Finalizamos com o ensinamento de dois grandes Santos, que nos exortam contra todo falso misticismo, contra o vício da singularidade, sobretudo na vida espiritual, que leva a buscar práticas bizarras ou que move em uma ânsia por fenômenos extraordinários: 

São Vicente Ferrer ensina, no seu tratado de vida espiritual:

“Aqueles que querem viver na Vontade de Deus não devem desejar obter (…) revelações ou sentimentos sobrenaturais que superem o estado ordinário daqueles que têm, por Deus, um temor e um amor muito sinceros. Pois, um semelhante desejo só pode vir de um fundo de orgulho e de presunção, duma curiosidade vã em relação a Deus ou de uma Fé muito frágil. A Graça de Deus abandona a alma tomada por esse desejo e deixa-a cair nessas ilusões e nessas tentações do diabo, que a seduz em visões e em revelações enganosas. É desse modo que o demônio semeia a maior parte das tentações espirituais de nosso tempo e que as enraíza nos corações daqueles que são os precursores do Anticristo (…)” São Vicente Ferrer, Tratado da vida espiritual, 2a parte, cap.VIII.

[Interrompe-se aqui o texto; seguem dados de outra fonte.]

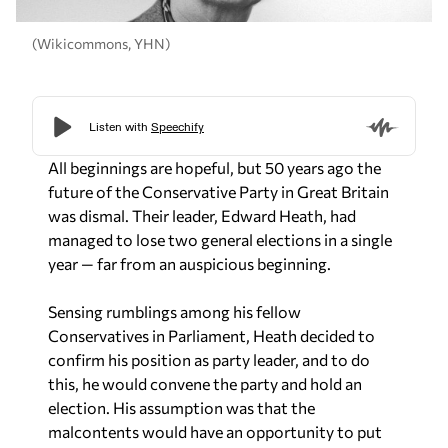
(Wikicommons, YHN)
All beginnings are hopeful, but 50 years ago the
future of the Conservative Party in Great Britain
was dismal. Their leader, Edward Heath, had
managed to lose two general elections in a single
year — far from an auspicious beginning.
Sensing rumblings among his fellow
Conservatives in Parliament, Heath decided to
confirm his position as party leader, and to do
this, he would convene the party and hold an
election. His assumption was that the
malcontents would have an opportunity to put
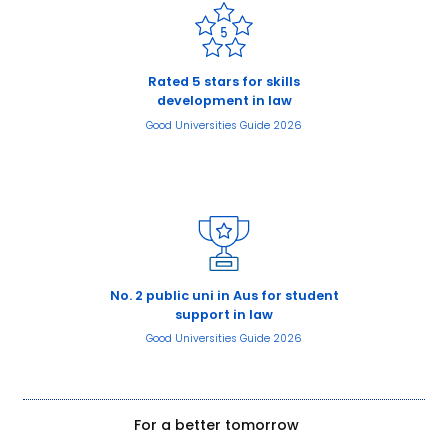
Rated 5 stars for skills
development in law
Good Universities Guide 2026
No. 2 public uni in Aus for student
support in law
Good Universities Guide 2026
For a better tomorrow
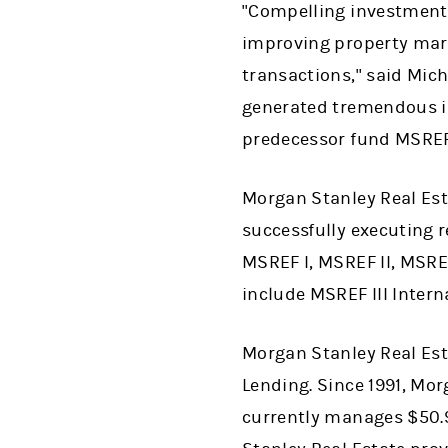
"Compelling investment 
improving property mar
transactions," said Mic
generated tremendous inv
predecessor fund MSREF
Morgan Stanley Real Est
successfully executing r
MSREF I, MSREF II, MSRE
include MSREF III Intern
Morgan Stanley Real Est
Lending. Since 1991, Mor
currently manages $50.9 b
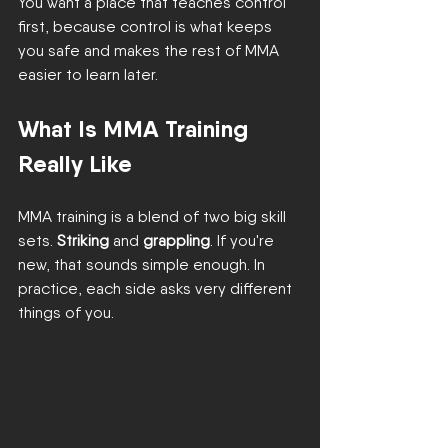
You want a place that teaches control 
first, because control is what keeps 
you safe and makes the rest of MMA 
easier to learn later.
What Is MMA Training 
Really Like
MMA training is a blend of two big skill 
sets. 
Striking
 and 
grappling
. If you're 
new, that sounds simple enough. In 
practice, each side asks very different 
things of you.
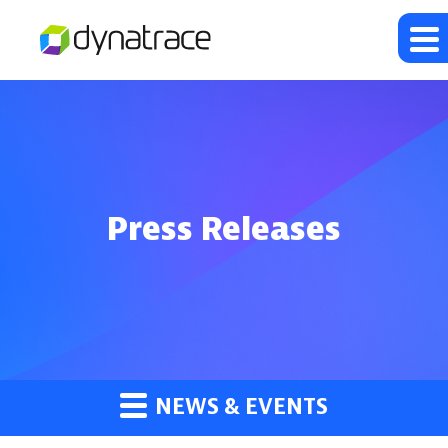
Press Releases
NEWS & EVENTS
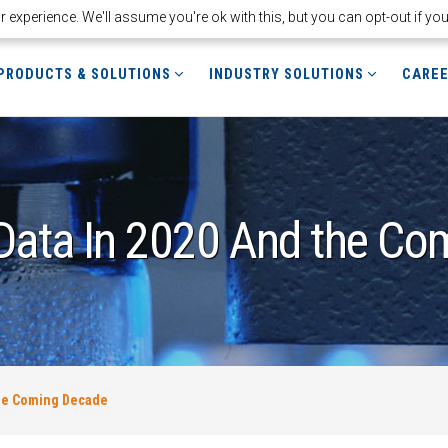
experience. We'll assume you're ok with this, but you can opt-out if yo
PRODUCTS & SOLUTIONS
INDUSTRY SOLUTIONS
CARE
 Data In 2020 And the C
The Coming Decade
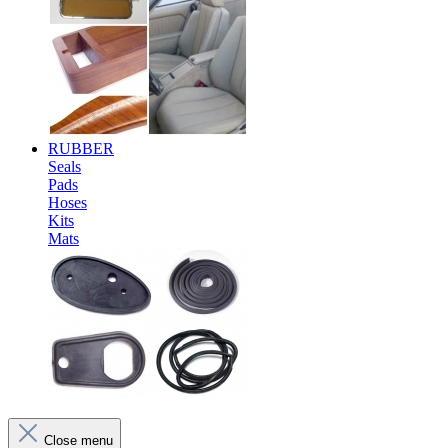
RUBBER
Seals
Pads
Hoses
Kits
Mats
Close menu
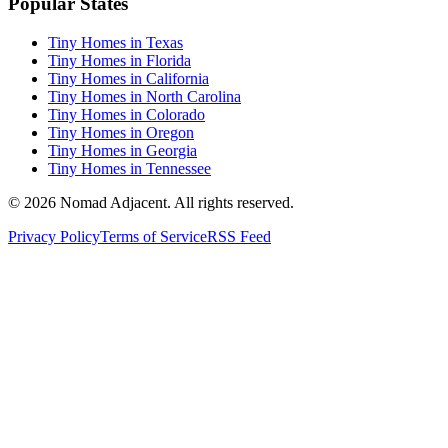
Popular States
Tiny Homes in Texas
Tiny Homes in Florida
Tiny Homes in California
Tiny Homes in North Carolina
Tiny Homes in Colorado
Tiny Homes in Oregon
Tiny Homes in Georgia
Tiny Homes in Tennessee
© 2026 Nomad Adjacent. All rights reserved.
Privacy Policy
Terms of Service
RSS Feed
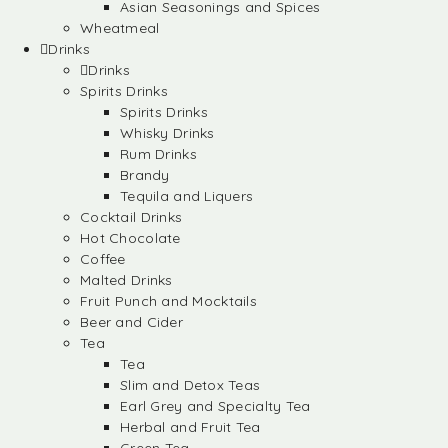
Asian Seasonings and Spices
Wheatmeal
Drinks
Drinks
Spirits Drinks
Spirits Drinks
Whisky Drinks
Rum Drinks
Brandy
Tequila and Liquers
Cocktail Drinks
Hot Chocolate
Coffee
Malted Drinks
Fruit Punch and Mocktails
Beer and Cider
Tea
Tea
Slim and Detox Teas
Earl Grey and Specialty Tea
Herbal and Fruit Tea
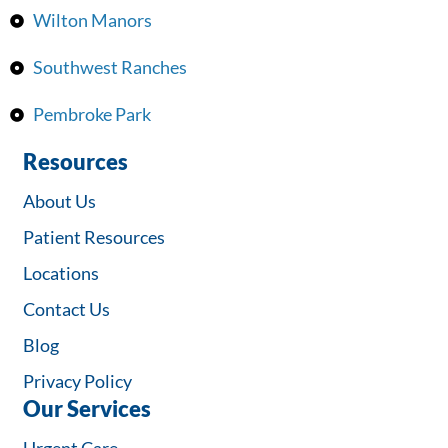
Wilton Manors
Southwest Ranches
Pembroke Park
Resources
About Us
Patient Resources
Locations
Contact Us
Blog
Privacy Policy
Our Services
Urgent Care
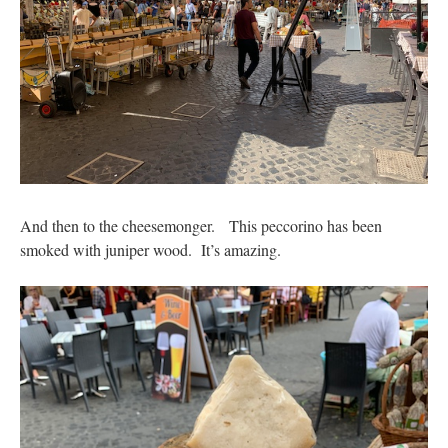
And then to the cheesemonger. This peccorino has been
smoked with juniper wood. It’s amazing.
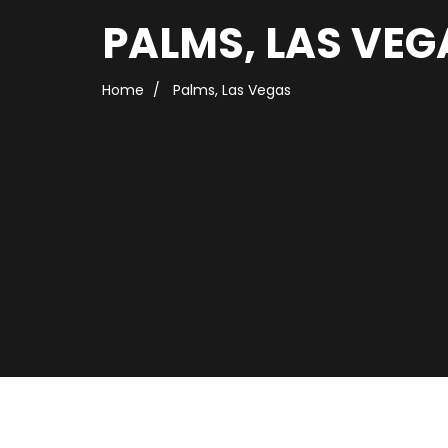
PALMS, LAS VEG
Home
Palms, Las Vegas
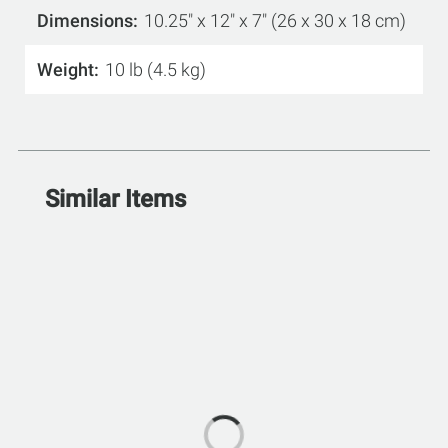
Dimensions
10.25" x 12" x 7" (26 x 30 x 18 cm)
Weight
10 lb (4.5 kg)
Similar Items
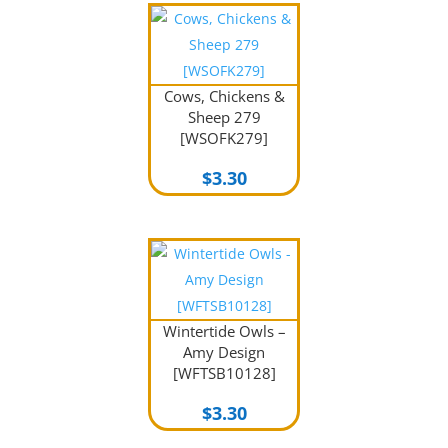
Cows, Chickens &
Sheep 279
[WSOFK279]
$
3.30
Wintertide Owls –
Amy Design
[WFTSB10128]
$
3.30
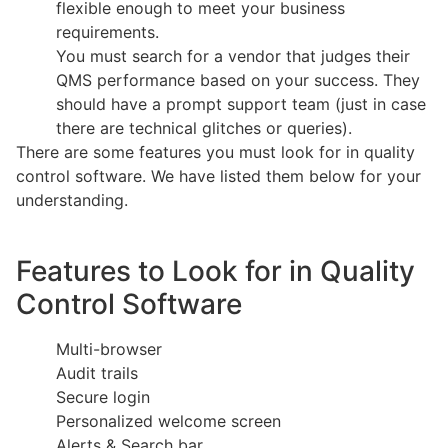
flexible enough to meet your business
requirements.
You must search for a vendor that judges their
QMS performance based on your success. They
should have a prompt support team (just in case
there are technical glitches or queries).
There are some features you must look for in quality
control software. We have listed them below for your
understanding.
Features to Look for in Quality
Control Software
Multi-browser
Audit trails
Secure login
Personalized welcome screen
Alerts & Search bar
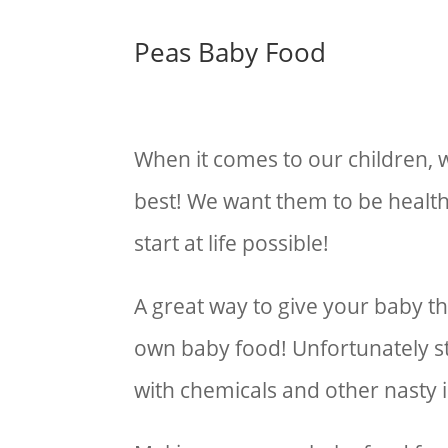
Peas Baby Food
When it comes to our children,
best! We want them to be healt
start at life possible!
A great way to give your baby th
own baby food! Unfortunately s
with chemicals and other nasty 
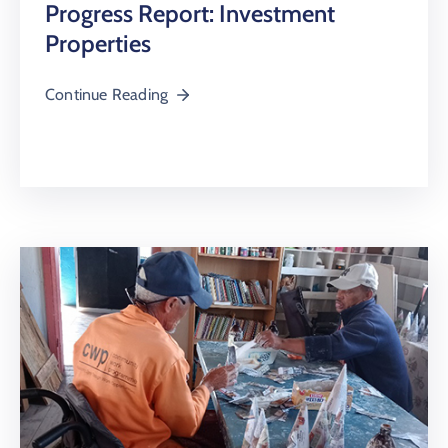
Progress Report: Investment
Properties
Continue Reading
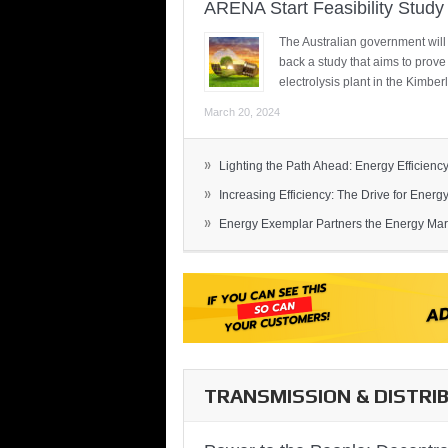
ARENA Start Feasibility Study 
The Australian government will
back a study that aims to prov
electrolysis plant in the Kimber
March 20, 2024
»
Lighting the Path Ahead: Energy Efficiency
»
Increasing Efficiency: The Drive for Energy 
»
Energy Exemplar Partners the Energy Mark
TRANSMISSION & DISTRI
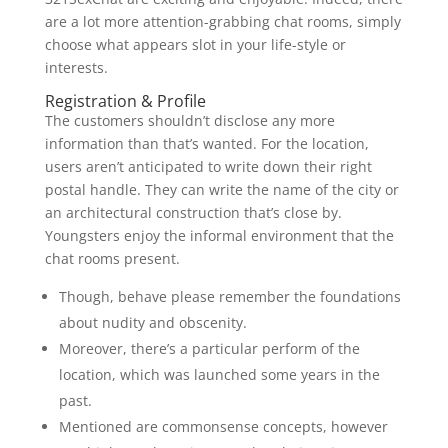
are a lot more attention-grabbing chat rooms, simply
choose what appears slot in your life-style or
interests.
Registration & Profile
The customers shouldn’t disclose any more
information than that’s wanted. For the location,
users aren’t anticipated to write down their right
postal handle. They can write the name of the city or
an architectural construction that’s close by.
Youngsters enjoy the informal environment that the
chat rooms present.
Though, behave please remember the foundations
about nudity and obscenity.
Moreover, there’s a particular perform of the
location, which was launched some years in the
past.
Mentioned are commonsense concepts, however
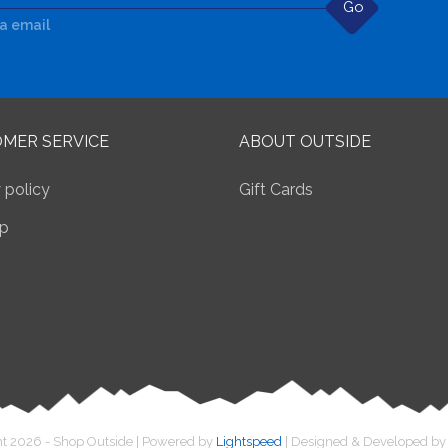
Go
ia email
MER SERVICE
ABOUT OUTSIDE
 policy
Gift Cards
p
t 2026 - Shop Outside | Powered by
Lightspeed
| Designed & Developed b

São João da Cruz, Doutor da vida mística, ensina exatamente o mesmo princípio, no que se refere ao desejo  de revelações privadas, vidências e a busca por demais dons extraordinários: “Assim o demônio fica muito contente de que uma alma deseje revelações ou que a veja inclinada a isso. Porque tem bem então uma ocasião fácil de lhe sugerir seus erros e de a desviar da Fé tanto quanto puder. Pois (como eu disse) a alma que deseja essas revelações se coloca em uma disposição muito contrária à Fé e atrai para si muitas tentações e muitos perigos” – São João da Cruz, A subida do Carmelo, livro II, cap.11.

24 de Novembro de 2023, Festa de São João da Cruz, o Doutor Místico.